To increase the sensitivity of MEME searches, we will add an option in the web server to let the user upload a background sequence model to MEME. We hope to add algorithms for removing low-complexity regions (SEG and DUST) and repeated elements (RepeatMasker) in the MEME website as a convenience to users. These services will also be exposed as web services and are integrated using workflow tools developed by using NBCR.
We have also planned to add buttons to the MEME output to allow TFBS motifs to be used in searching for cis -regulatory modules via algorithms such as MCAST ( 15 ). MCAST will be configured to be able to search the same DNA databases as MAST. In conjunction with this, we will add databases of upstream sequences for many additional organisms to the MAST/MCAST websites to facilitate the analysis of TFBS motifs discovered by using MEME.

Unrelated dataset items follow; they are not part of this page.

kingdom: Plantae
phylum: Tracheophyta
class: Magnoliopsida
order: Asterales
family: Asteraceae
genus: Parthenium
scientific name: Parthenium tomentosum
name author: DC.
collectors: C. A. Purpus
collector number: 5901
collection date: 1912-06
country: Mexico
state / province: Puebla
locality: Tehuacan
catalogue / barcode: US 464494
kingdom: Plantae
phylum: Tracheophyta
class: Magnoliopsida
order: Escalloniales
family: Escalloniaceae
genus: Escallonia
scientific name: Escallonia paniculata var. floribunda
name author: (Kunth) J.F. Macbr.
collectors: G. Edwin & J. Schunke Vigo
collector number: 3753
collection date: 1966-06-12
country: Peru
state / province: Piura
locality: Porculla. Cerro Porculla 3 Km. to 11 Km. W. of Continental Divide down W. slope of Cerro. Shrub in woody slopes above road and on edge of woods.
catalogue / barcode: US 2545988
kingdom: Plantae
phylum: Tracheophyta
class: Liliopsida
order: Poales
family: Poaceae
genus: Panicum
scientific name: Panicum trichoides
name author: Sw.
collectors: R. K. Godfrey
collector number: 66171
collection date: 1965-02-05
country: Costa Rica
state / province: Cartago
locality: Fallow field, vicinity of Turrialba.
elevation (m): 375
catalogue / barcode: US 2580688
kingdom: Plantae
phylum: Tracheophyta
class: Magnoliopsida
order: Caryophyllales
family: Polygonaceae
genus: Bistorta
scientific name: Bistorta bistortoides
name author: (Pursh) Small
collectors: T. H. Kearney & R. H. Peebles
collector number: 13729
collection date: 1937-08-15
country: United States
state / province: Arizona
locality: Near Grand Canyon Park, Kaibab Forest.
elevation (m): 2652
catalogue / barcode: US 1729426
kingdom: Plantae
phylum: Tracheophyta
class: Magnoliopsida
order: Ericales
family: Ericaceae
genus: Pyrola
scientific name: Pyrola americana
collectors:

NBCR has developed a set of tools built on top of the open source software that allows bioinformatics applications to be deployed as Web Services easily (S. Krishnan, B. Stearn, K. Bhatia, W. W. Li and P. Arzberger, manuscript submitted) and leverage the Cyberinfrastructure components transparently ( 14 ). A prototype has been deployed using MEME as a scientific driver ( 16 ) that offers a user with a dynamic pool of distributed compute resource, workflow management console and a friendly user interface. This portal will be deployed to the production web server in the future.
The authors acknowledge NBCR award from NCRR, NIH P41 RR08605, for support of the MEME and MAST website. TLB acknowledges grant from NIH, R01 RR021692-01, for support of continuing development of the MEME and related sequence analysis tools. T.L.B. also acknowledges the ARC Centre for Bioinformatics (ACB) (ARC CE0348221) for infrastructure support for the MEME mirror site at the ACB. Funding to pay the Open Access publication charges for this article was provided by the NIH.
Conflict of interest statement . None declared.